This evening we’re heading out to Germany, the Czech Republic and Poland for a two week trip. I’d call it a “vacation”, but that makes it sound like a great escape that we excitedly planned haha This was just leftover Ireland plane tickets that I was going to lose the value of if we didn’t use them before May and we were limited to Ireland, Berlin or Madrid. Since we just went to Spain and well, Ireland didn’t really want us…I chose Berlin since we’ve never been there.

Really, outside of World War II knowledge, I didn’t know much about Poland or the Czech Republic….I vaguely remember the Berlin wall coming down as a very young kid.. so I went into this trip sort of blind about what we would find to do. I fully admit to a lot of history reading and research for this trip! I was worried this was just going to be a 2 week super-depressing concentration camp/Hitler tour haha but I think we were able to incorporate WWII sites and history with plenty of other cultural things as well. But prepare…WWII touched everything here. More like demolished everything here. So its hard to discuss most things without at least including that context.

Itinerary highlights for this trip: We are flying overnight into Berlin via Iceland, followed by Dresden, then into the mountains known as Saxon Switzerland in the Czech Republic. Cutting into Poland to visit Wroclaw (pronounced something like RO-clawv – Polish and Czech are HARD to pronounce it turns out! ha) then to Prague in the Czech Republic, next- a tour all around Poland: visiting the Auschwitz concentration camp, Krakow, Warsaw, Gdansk and back to Germany for a couple towns like Potsdam and Leipzig. All the yellow marks on the map are places we’ll be visiting.

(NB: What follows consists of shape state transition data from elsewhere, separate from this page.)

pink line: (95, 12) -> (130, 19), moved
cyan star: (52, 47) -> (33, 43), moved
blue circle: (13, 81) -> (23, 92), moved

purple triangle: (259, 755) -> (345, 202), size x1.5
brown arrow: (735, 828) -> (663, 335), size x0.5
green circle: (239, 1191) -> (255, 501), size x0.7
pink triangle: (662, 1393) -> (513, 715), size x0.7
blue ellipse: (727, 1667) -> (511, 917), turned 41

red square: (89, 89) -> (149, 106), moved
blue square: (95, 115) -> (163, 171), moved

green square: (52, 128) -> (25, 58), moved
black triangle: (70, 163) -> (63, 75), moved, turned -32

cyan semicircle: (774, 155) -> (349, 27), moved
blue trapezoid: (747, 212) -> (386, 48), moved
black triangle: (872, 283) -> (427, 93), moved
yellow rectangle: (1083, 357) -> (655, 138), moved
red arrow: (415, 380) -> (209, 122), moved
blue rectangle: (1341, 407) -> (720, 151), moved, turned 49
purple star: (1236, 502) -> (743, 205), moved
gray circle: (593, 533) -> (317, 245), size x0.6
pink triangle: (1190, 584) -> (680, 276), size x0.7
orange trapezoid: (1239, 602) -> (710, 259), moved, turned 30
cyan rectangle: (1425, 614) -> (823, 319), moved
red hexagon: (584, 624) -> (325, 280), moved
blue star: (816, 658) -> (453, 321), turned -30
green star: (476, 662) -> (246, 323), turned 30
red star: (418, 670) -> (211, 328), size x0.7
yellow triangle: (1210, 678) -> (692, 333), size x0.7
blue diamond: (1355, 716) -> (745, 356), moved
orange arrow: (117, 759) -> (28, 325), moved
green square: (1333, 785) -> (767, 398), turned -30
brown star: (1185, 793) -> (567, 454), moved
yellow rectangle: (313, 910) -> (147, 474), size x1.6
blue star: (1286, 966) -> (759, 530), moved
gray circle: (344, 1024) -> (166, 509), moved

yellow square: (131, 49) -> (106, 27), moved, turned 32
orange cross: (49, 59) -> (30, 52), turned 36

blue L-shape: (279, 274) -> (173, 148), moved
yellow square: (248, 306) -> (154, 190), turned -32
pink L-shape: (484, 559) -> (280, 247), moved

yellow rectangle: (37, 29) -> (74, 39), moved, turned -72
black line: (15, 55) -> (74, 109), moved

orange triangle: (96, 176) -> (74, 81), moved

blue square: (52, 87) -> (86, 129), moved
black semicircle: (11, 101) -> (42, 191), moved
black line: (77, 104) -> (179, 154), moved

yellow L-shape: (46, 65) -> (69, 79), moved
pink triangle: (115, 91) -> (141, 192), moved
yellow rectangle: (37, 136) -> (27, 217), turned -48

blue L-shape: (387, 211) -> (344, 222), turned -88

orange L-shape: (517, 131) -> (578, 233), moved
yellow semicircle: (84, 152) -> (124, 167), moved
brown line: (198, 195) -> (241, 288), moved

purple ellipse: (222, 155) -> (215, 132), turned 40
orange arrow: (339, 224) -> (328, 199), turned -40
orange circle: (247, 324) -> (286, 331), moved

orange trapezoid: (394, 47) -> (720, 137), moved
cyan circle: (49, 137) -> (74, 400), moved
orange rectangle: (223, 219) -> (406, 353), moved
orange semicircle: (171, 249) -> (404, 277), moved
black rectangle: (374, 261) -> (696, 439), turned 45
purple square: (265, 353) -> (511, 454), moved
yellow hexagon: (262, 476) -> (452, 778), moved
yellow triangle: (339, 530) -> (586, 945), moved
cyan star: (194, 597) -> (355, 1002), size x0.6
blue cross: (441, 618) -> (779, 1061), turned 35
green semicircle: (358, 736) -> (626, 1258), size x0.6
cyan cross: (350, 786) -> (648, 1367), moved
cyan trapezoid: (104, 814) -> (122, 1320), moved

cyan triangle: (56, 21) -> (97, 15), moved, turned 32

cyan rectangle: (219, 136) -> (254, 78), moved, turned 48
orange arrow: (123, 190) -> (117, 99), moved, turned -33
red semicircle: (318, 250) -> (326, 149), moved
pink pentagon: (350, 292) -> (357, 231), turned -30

We usually stay in AirBnb houses or apartments but the last couple trips I have had some issues with people cancelling our reservations same day, not being around, the property not really being clean or really even being a rental… I guess just since AirBnb has gotten so big and easily accessible, there are more people using it that just shouldn’t. This trip we stuck to mostly hotels…only one apartment- in Prague that seems like it will be awesome, right downtown overlooking a big historic bridge. Here’s hoping anyway.

We should have a good mix of city, country, history, modern, beach and mountains in this trip and hopefully some great Polish food. This is the first time we will have visited a country with Russian history, so seeing Soviet influences and residual culture will be neat.

There is a little area on the edge on Northeast Poland that is actually still owned by Russia. There is a city there called Kaliningrad that I thought might be neat to visit… so I looked into what it would take to visit. Basically, long story short… as Americans, we cant. They offer a 3 day visa for Canadians and Europeans…but not for Americans….and after the events of the last few weeks with Russia, I think it best to stay firmly in the EU for now 🙂 I’ve never met a Russian person I didn’t like… but I fear their government. But never judge a people by it’s government. haha

While we’re both exhausted from work and house projects-(Kegan built a fence around our house this week and I’ve spent all week in Alabama on a red-alert client issue) I hope the trip is worth the time away. We just got some drywall finished up that will allow us to finally finish our master bedroom and dining room and it’s prime gardening time, so really about the least ideal time for us to pick up and spend two weeks away…but thankful for family to watch the dog and water my plants!

We are currently boarded and leaving Chicago.

Kegan is already disappointed because he thought they said there was an “orgy” on board 🙄 Boys. Haha

They just brought Norah a cute little travel bag with a bottle of water, a padded eye mask for sleeping, headphones and a turkey sandwich. Pretty cool.

I’ll post after Berlin. See ya soon!